Recall that $\mathbb{P}(A|\mathbb{B}) = \mathbb{E}[1_{A} | \mathbb{B}]$ and that $\int_B X d\mathbb{P}$ is just $\mathbb{E}[X1_B]$. Rearranging your statement, it says
$$\mathbb{P}[B| A] = \frac{\mathbb{E}[\mathbb{E}[1_A | \mathbb{B}]1_B]}{\mathbb{E}[\mathbb{E}[1_A|\mathbb{B}]]}.$$
Since $\mathbb{E}[\mathbb{E}[1_A|\mathbb{B}]]=\mathbb{E}[1_A] = \mathbb{P}(A)$ we better consider only the case $\mathbb{P}(A)>0$. If $\mathbb{P}(A) = 0$ then the left side is undefined, and both the numerator and denominator on the right are $0$.

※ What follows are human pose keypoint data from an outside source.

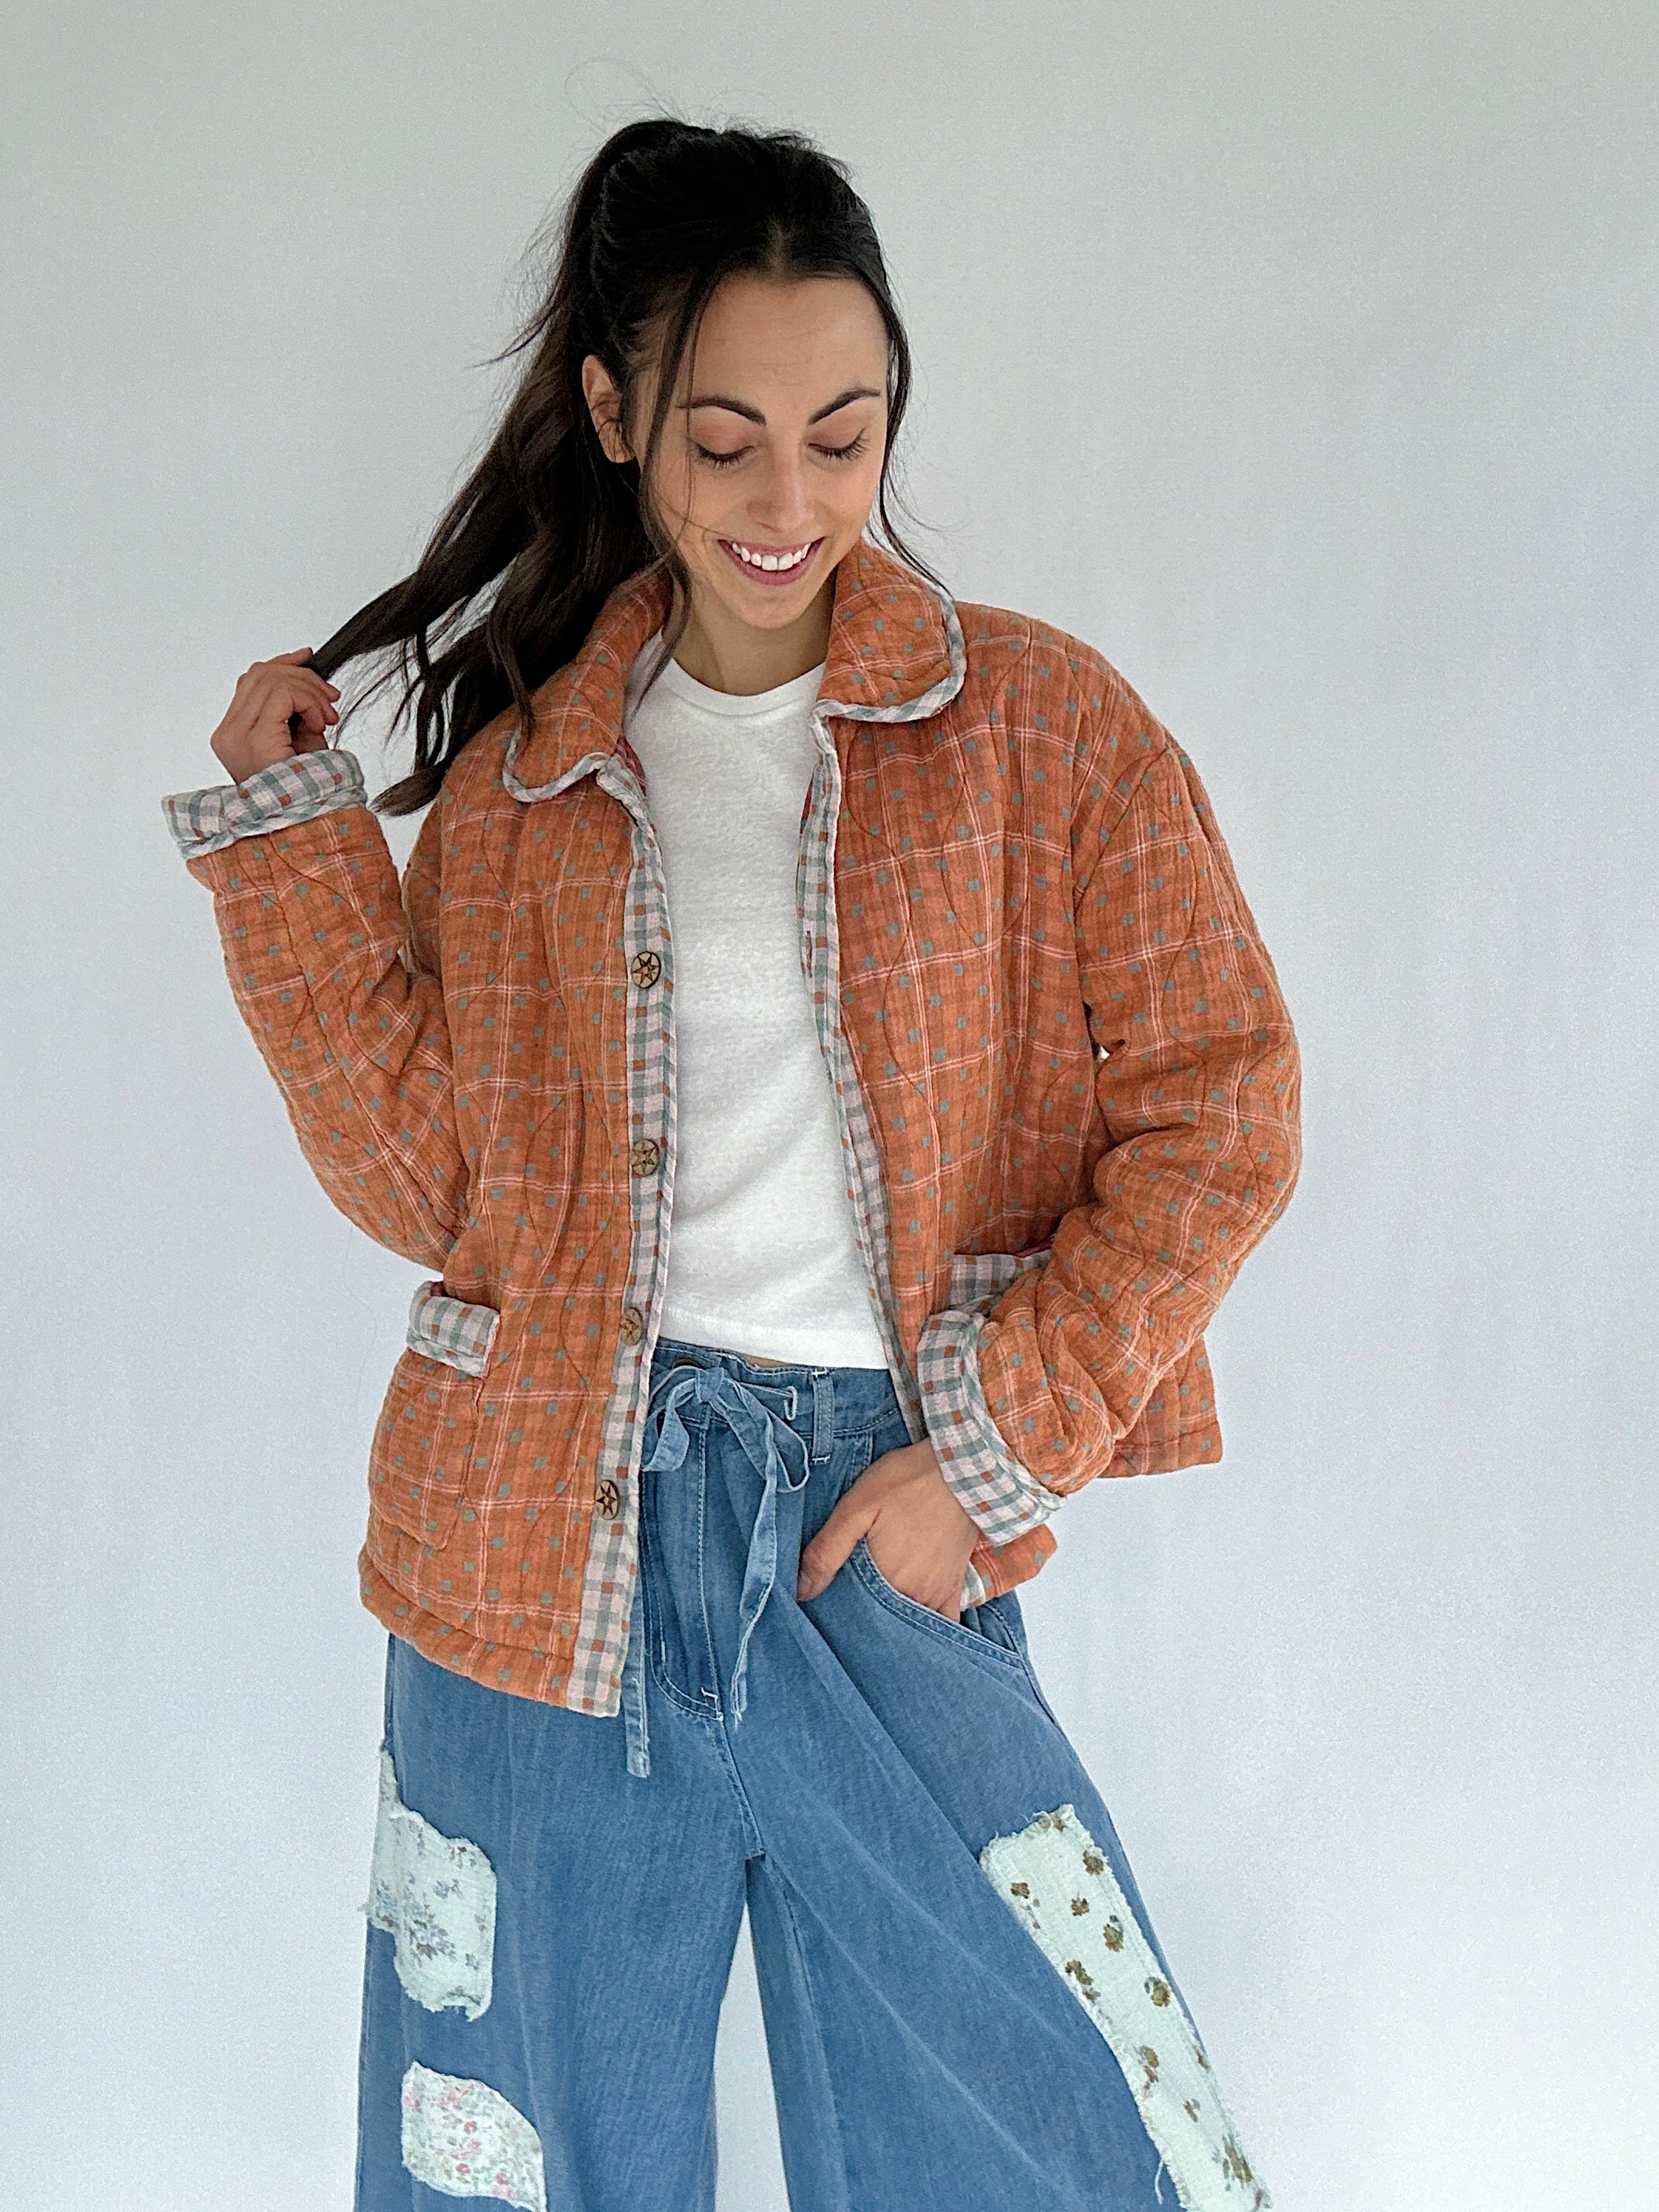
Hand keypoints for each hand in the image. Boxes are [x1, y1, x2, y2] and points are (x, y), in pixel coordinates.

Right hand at [209, 647, 340, 784]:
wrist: (303, 825)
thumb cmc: (303, 789)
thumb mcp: (300, 737)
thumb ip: (295, 704)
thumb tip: (304, 662)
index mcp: (233, 732)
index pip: (251, 680)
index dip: (282, 663)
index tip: (308, 659)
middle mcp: (228, 732)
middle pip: (260, 674)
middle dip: (302, 675)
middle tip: (330, 697)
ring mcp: (236, 736)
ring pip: (271, 678)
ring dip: (310, 690)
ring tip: (327, 716)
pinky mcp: (254, 739)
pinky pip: (282, 694)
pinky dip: (309, 701)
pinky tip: (320, 723)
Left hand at [796, 1438, 979, 1620]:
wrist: (966, 1468)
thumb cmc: (908, 1481)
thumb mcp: (857, 1506)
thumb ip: (827, 1550)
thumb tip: (802, 1590)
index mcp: (885, 1580)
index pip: (853, 1616)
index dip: (837, 1612)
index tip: (825, 1606)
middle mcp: (913, 1595)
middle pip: (881, 1621)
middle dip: (862, 1619)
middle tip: (845, 1604)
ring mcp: (937, 1593)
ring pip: (908, 1623)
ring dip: (890, 1621)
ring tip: (871, 1608)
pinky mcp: (955, 1585)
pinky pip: (944, 1621)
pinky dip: (928, 1625)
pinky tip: (912, 1622)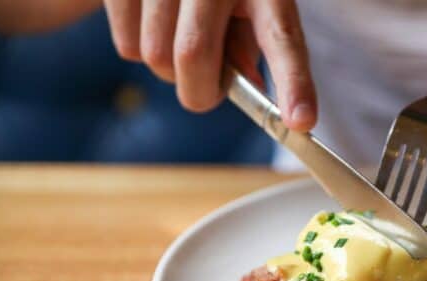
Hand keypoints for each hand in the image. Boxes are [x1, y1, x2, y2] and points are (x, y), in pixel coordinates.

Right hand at [104, 0, 315, 129]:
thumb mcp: (250, 4)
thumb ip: (251, 46)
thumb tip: (251, 89)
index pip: (281, 35)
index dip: (294, 82)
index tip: (300, 122)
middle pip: (193, 54)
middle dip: (202, 91)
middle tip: (211, 87)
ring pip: (154, 56)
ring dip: (171, 70)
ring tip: (182, 37)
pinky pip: (127, 47)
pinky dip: (141, 50)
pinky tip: (155, 23)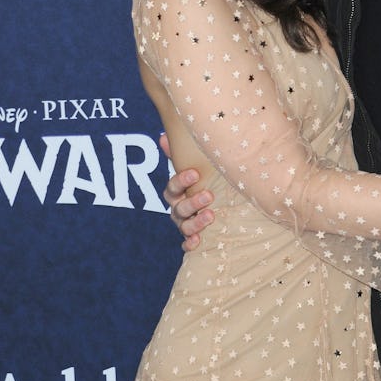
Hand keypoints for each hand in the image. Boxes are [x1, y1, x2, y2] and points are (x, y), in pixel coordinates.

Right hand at [159, 135, 212, 251]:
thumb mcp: (194, 168)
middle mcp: (177, 209)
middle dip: (193, 202)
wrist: (217, 204)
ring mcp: (184, 225)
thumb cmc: (203, 183)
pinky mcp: (192, 238)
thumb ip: (180, 154)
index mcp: (176, 192)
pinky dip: (191, 244)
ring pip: (184, 226)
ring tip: (211, 216)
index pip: (173, 186)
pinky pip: (187, 245)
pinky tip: (198, 242)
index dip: (181, 180)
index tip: (194, 173)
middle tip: (209, 195)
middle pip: (179, 207)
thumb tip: (164, 135)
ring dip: (196, 223)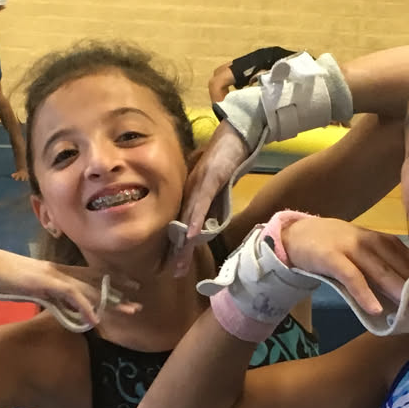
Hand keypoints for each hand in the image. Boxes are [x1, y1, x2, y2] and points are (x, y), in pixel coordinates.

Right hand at [0, 248, 135, 329]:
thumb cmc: (4, 278)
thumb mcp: (32, 289)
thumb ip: (50, 296)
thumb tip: (63, 307)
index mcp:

Now $$ \frac{\mathbb{E}[\mathbb{E}[1_A | \mathbb{B}]1_B]}{\mathbb{E}[\mathbb{E}[1_A|\mathbb{B}]]} =\frac{\mathbb{E}[\mathbb{E}[1_A1_B | \mathbb{B}]]}{\mathbb{P}(A)} =\frac{\mathbb{E}[1_{A\cap B} ]}{\mathbb{P}(A)} =\frac{\mathbb{P}(A\cap B)}{\mathbb{P}(A)} = \mathbb{P}(B|A) $$ Now the right hand side is the usual elementary definition of $\mathbb{P}(B|A)$. Note that this is not the same as the measure theoretic $\mathbb{P}(B|\sigma(A)) =1_B$, where here we used that $B \in \mathbb{B}$ implies $B \in \mathbb{A}$.